Pulling her thoughts from the gutter, she focused instead on the irritating personality and unrelenting demands of said employer. Like the three a.m. wake-up calls she’d received the last two nights when Beatrice clearly couldn’t sleep. She’d given Sydney a task for the next day and then texted until she received an acknowledgement. It was easier to relent than to turn her phone off, which she expected would result in Beatrice dragging herself up a flight of stairs to her room to demand a response.
Sydney roused herself from her thoughts and made her way back through to the bedroom, where Beatrice was sipping at her cup of coffee in bed. She placed the bikini beside her.
“I do hope you don’t expect me to wear that today,” Beatrice said with a raised brow.
“I’ve bought you a waterproof cast protector. It’s bath time.”
Sydney watched with delight as Beatrice’s face battled against the sheer joy of the thought. Constraint finally won out.
“I’m assuming you will need some help getting in and out of the tub, in which case a bikini is better than… nothing.” Sydney gulped as she waited for a response.
Beatrice turned her attention back to her phone, and only once her eyes were fixed upon it did she reply.
“Very good.”
Sydney nodded in satisfaction. “I’ll run the bath whilst you change,” she said before making a quick exit. She was relieved Beatrice was amenable to her suggestion. She had appeared uncomfortable when she massaged her leg the day before. Sydney had used her dress to cover the leg and save Beatrice from embarrassment—she feared she may be paranoid about the hair growth on her leg. Hairy legs were nothing to her, though; Sam had always kept a healthy growth.
The bathroom was yet another excessively sized space. A roll-top bath sat in front of the window overlooking the parkland. Sydney kept the bath shallow and with few bubbles so as not to risk getting the cast wet; she was unsure how well the waterproof cast protector would do its job. As she tested the temperature of the water, Beatrice made her entrance wrapped in a black silk robe, pushing the door open with a crutch.
“Where would you like me?”
Sydney stumbled over her answer until she realised Beatrice was referring to her placement for the cast protector to be put on.
“Can you perch on the toilet?”
As Beatrice placed herself on the toilet lid, her robe slipped to the sides, revealing her long, ivory legs. Sydney unwrapped the protector, placing it over the casted foot and up over her knee. Her hands smoothed out the tight neoprene seal against Beatrice’s thigh, a little too efficiently as she begged her eyes not to wander.
“Are you done?” Beatrice asked.
“Yes,” Sydney said, blushing as she stood. She must have stood up too fast.
Beatrice extended her hand. Sydney was about to take it when the woman barked, “Crutches.”
Retrieving them from the floor, she returned to find the silk dressing gown dropping off Beatrice’s shoulders, revealing her form in her red bikini.
Wow!
Trying not to look, yet realising she needed to pick the robe up off the floor as the woman stood, she well and truly got her eyeful. The woman was perfection, with smooth curves in all the right places.
Needing her mind back on business, Sydney opened her mouth to speak, then failed miserably to find words. “I suggest… don’t submerge… drape your leg… over…” She stopped before she embarrassed herself completely, thankful Beatrice was too absorbed in the logistics of movement to notice her assistant’s wandering eye.
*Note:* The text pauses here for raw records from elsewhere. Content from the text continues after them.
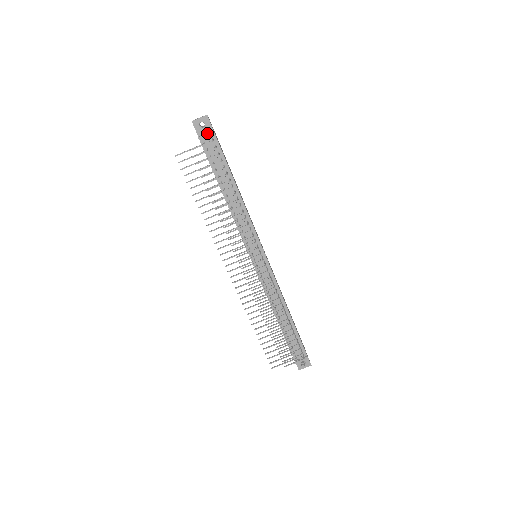
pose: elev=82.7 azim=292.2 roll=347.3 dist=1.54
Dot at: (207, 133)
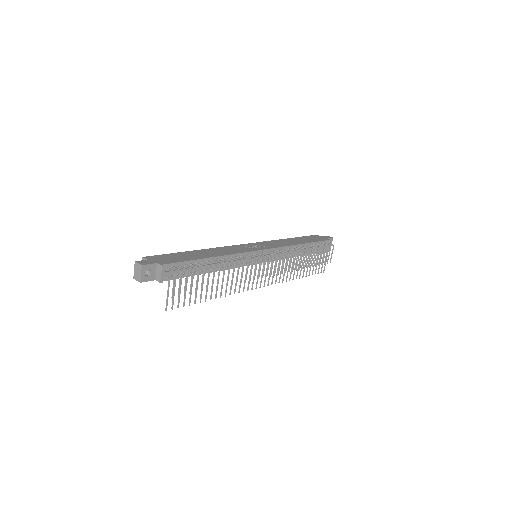
Dot at: (161, 273)
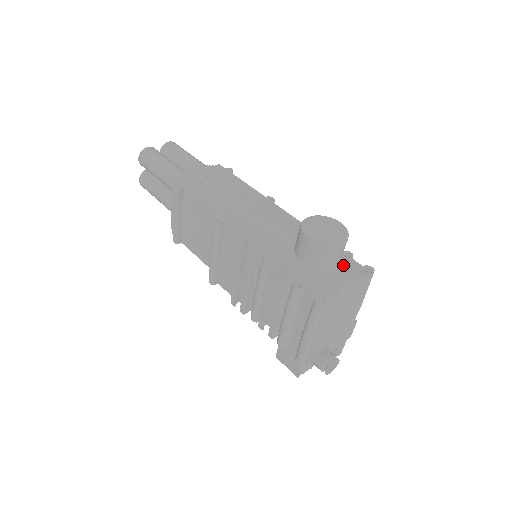
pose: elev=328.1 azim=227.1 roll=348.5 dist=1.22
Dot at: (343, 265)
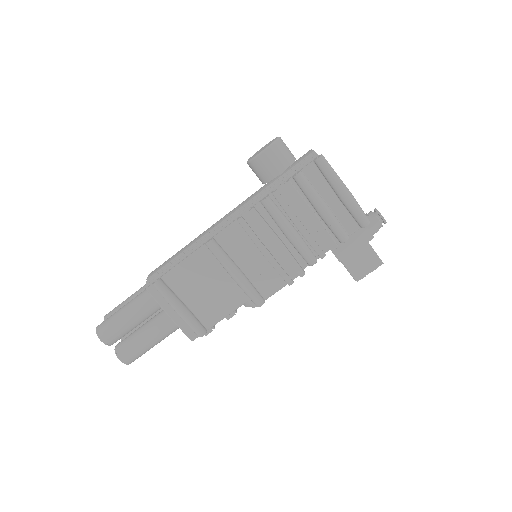
Dot at: occluded
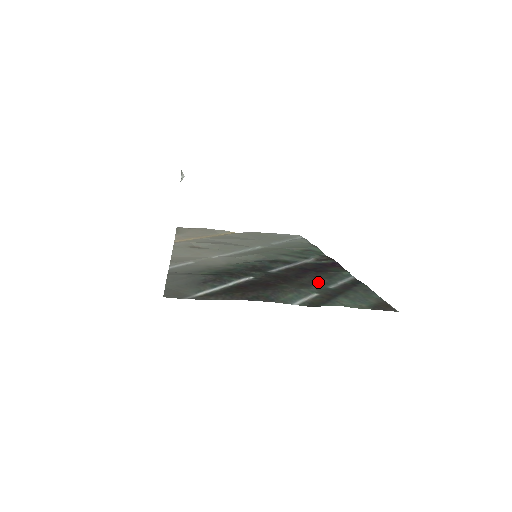
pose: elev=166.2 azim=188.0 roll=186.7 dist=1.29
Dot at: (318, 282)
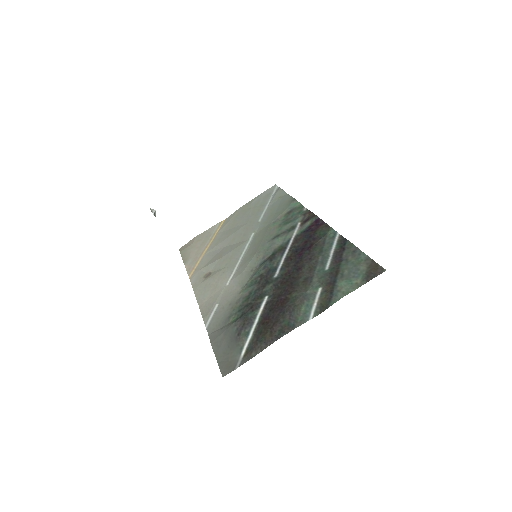
Dot at: (315, 266)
With a crutch and Sydney’s shoulder for assistance, Beatrice perched on the side of the bath and swung her good leg in, lowering herself into the water whilst keeping the cast elevated on the side of the tub. It was a challenge, one she hoped Beatrice wasn’t going to insist on becoming a daily occurrence.
“I’ll pop back in fifteen minutes?” Sydney suggested.
“No, stay. Sit,” Beatrice demanded. “We have much to discuss.”
The only options for sitting were the toilet seat or the floor; she opted for the toilet seat.
“Did you read what I sent you last night?”
“Most of it.”
Beatrice eyeballed her. “And?”
As soon as she had begun reading Beatrice’s work, she knew it would be best to get the woman’s thoughts on her own offering first. Once she’d given her honest opinion to Beatrice on her work, she feared reprisal may come in the form of a dishonest attack on her own writing. Her novel was something she’d been working on for years and never shown to anyone else, so an unbiased opinion was important to her. No doubt Beatrice would pick holes in it anyway, even though Sydney considered it to be her finest work to date.
“You first. What did you think of what I sent?” Sydney asked.